Start of Block
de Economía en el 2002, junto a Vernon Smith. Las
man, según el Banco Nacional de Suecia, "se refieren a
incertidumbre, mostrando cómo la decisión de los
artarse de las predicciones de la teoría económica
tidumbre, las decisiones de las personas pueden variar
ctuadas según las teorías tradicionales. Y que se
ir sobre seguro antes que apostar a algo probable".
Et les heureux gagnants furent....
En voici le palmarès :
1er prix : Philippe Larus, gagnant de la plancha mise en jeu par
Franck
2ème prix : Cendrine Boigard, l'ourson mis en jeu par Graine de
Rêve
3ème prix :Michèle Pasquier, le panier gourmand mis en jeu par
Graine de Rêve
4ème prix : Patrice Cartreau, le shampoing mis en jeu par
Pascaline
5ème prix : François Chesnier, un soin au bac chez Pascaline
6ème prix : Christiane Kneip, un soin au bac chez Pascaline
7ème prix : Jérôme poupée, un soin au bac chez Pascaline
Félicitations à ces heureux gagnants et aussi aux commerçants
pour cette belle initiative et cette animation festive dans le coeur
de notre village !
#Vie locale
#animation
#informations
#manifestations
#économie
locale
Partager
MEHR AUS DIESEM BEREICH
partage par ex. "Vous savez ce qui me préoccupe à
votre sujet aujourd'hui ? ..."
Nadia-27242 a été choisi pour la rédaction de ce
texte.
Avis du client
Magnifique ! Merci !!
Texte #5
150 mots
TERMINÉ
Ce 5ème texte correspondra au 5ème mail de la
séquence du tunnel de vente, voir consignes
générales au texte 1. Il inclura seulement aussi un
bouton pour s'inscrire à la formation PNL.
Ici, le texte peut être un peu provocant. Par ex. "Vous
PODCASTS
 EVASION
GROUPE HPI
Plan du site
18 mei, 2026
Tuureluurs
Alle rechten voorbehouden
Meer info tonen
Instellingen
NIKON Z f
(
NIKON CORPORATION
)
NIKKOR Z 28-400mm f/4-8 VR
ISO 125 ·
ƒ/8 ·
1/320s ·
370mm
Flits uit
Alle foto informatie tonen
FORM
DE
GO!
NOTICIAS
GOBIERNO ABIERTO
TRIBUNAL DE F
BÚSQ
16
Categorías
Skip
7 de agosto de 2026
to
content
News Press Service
End of Block
**Task to complete**
Figure out how many lines of the material include "Pascaline", then reply with the count alone.

**Response area**
4